One of the exciting features of CRISPECTOR is its ability to detect translocations resulting from CRISPR editing by analyzing NGS data produced by a multiplex PCR using locus-specific primers (such as rhAmpSeq (IDT, Coralville, IA)). CRISPECTOR can analyze DNA reads generated by mixed pairs of primers that amplified the targeted genomic sites as well as adverse translocations that were unintendedly generated during the CRISPR-editing experiment. To do this we slightly modify the read mapping stage, mentioned above, and also identify reads that have primer sequences, on both ends, coming from distinct amplicons. Once putative translocation read configurations are identified, they are scored by CRISPECTOR based on a hypergeometric statistical model and reported to the user, ordered according to the inferred statistical significance. In our study we have experimentally validated the observed translocations and showed independent evidence of their occurrence in human cells. Additionally, we believe that CRISPECTOR can support the analysis of CRISPR genome-editing experiments with multiple guides, which could result in a higher rate of adverse translocations. This makes CRISPECTOR unique in its support for detecting translocation events due to unintended CRISPR-induced genome-editing activity, based on comparative multiplex-PCR data.

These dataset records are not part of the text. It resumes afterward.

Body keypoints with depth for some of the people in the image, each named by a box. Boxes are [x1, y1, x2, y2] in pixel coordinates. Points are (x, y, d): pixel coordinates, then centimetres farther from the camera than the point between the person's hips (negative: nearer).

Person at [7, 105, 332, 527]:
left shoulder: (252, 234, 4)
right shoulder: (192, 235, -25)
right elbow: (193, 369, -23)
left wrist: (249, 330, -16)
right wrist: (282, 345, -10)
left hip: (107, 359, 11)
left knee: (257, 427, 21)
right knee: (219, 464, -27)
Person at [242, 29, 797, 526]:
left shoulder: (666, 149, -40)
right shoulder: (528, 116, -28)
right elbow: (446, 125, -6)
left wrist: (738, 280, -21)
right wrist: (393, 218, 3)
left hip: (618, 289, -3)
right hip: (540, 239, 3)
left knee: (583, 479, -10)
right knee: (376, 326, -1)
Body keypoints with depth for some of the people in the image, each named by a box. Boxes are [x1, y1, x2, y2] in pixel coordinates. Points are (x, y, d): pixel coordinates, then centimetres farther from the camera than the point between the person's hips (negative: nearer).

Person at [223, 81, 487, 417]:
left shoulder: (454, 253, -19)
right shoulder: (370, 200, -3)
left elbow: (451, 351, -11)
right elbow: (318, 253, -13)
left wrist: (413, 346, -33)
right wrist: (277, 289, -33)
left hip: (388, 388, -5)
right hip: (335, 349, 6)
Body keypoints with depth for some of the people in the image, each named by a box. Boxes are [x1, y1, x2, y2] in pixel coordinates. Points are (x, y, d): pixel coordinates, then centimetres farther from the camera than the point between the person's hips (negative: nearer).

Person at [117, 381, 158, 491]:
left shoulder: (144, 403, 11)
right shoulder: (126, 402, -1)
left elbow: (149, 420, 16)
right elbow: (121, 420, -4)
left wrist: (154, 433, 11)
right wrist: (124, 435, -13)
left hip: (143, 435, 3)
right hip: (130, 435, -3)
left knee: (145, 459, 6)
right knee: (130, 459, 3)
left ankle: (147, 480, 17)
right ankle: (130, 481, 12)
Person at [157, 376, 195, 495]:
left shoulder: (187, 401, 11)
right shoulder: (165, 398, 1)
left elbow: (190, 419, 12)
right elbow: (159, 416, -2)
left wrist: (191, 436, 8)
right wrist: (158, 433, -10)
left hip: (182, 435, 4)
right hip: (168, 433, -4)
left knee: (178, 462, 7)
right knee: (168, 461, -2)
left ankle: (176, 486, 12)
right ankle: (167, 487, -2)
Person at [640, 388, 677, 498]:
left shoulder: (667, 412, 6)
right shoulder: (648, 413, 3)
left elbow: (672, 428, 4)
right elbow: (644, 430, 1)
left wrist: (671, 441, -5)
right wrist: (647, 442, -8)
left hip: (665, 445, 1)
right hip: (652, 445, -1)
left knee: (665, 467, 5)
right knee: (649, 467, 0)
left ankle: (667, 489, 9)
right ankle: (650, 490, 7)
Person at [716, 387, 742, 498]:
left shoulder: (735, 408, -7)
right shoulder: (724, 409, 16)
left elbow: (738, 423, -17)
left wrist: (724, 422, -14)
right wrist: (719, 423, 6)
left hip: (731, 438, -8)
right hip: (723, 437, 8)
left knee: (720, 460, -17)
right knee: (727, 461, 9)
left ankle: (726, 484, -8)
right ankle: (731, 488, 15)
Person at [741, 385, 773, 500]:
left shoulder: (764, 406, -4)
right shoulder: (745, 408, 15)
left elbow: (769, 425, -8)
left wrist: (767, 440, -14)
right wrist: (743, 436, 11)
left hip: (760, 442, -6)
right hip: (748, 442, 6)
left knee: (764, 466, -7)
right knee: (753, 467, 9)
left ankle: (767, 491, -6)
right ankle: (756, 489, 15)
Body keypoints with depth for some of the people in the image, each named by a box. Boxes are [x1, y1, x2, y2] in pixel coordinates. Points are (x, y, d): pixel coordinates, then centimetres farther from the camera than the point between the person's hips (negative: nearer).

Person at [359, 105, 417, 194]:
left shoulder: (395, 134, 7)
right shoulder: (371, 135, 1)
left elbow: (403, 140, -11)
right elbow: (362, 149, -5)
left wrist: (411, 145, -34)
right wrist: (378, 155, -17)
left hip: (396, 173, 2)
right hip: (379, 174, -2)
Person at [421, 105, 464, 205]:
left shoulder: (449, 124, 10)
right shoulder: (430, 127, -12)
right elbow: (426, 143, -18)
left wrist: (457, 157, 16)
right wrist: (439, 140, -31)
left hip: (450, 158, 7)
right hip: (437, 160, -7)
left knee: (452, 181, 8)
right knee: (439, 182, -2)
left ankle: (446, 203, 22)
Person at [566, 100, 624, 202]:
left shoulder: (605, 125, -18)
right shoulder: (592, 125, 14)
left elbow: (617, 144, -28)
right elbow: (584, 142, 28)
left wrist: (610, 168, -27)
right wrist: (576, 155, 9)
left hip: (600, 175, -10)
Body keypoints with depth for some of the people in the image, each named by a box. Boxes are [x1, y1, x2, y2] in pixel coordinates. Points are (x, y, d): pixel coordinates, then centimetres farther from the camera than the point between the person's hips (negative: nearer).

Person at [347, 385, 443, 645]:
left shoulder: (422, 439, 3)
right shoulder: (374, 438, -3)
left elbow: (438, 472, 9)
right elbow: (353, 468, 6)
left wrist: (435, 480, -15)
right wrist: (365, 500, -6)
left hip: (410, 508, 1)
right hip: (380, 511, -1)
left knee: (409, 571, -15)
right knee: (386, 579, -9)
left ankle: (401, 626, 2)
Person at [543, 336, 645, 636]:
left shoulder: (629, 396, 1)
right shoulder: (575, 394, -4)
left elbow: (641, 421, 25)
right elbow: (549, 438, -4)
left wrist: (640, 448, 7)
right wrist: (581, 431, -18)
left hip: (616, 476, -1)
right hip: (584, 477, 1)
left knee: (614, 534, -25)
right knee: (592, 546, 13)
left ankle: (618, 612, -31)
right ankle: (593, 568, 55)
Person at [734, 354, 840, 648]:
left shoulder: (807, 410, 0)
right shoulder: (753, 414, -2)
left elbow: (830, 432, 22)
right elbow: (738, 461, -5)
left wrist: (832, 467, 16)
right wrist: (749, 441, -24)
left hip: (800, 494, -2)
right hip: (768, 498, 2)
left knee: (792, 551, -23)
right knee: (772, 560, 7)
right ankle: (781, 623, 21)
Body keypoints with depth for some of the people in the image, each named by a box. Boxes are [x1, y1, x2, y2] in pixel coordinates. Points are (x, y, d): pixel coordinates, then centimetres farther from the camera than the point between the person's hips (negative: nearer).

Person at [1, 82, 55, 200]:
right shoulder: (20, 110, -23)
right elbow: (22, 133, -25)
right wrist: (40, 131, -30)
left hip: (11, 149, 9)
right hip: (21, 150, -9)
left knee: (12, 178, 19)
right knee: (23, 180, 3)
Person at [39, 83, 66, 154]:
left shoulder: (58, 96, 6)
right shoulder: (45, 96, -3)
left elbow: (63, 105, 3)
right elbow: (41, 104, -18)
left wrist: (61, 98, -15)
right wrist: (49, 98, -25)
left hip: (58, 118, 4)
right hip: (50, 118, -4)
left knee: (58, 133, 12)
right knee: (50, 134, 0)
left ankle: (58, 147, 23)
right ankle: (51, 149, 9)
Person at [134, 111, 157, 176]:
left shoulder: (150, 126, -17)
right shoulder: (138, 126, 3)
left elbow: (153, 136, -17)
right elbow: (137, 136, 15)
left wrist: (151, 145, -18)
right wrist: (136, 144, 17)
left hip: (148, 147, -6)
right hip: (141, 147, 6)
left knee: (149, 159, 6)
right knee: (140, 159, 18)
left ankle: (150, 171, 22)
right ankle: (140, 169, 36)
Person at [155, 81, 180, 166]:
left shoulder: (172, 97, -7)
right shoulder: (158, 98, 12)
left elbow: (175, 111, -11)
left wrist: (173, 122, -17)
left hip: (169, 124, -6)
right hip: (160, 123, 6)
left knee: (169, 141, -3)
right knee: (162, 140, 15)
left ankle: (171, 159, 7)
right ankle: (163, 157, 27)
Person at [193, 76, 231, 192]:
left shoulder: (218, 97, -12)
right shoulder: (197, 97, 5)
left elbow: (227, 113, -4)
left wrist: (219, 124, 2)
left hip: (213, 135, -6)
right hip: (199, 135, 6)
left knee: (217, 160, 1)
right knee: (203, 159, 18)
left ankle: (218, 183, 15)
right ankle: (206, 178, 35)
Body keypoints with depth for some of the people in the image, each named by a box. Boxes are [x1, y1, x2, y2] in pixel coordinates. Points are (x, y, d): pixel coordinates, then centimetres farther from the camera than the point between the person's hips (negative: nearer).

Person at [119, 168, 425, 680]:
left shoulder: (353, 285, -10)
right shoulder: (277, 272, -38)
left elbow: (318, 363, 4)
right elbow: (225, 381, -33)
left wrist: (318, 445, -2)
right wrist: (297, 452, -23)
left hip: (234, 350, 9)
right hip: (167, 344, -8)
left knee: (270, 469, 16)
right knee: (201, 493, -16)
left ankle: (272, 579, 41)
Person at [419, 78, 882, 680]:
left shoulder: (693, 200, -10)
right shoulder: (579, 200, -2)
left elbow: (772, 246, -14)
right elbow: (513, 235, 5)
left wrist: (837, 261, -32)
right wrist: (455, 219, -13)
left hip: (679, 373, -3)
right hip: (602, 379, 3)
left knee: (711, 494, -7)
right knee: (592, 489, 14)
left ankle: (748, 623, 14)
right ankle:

CRISPECTOR workflow: CRISPECTOR assigns each read in the Treatment and Mock (control) FASTQ files to a specific locus of interest or a putative translocation. Then, a Bayesian inference classifier accurately estimates the indel editing activity, and a hypergeometric test is performed to detect translocation reads

In summation, although serious attempts have been made to decrease the amount of CRISPR-Cas off-target activity, much work has yet to be done. We developed a tool that reliably characterizes and quantifies potential CRISPR-induced errors, thus enabling better control and optimization and thereby potentially safer clinical use of genome-editing-based therapeutic approaches. Moving forward, we intend to apply CRISPECTOR to study CRISPR-Cas therapies for genetic disorders of the blood and the immune system, as well as in our cancer immunotherapy studies.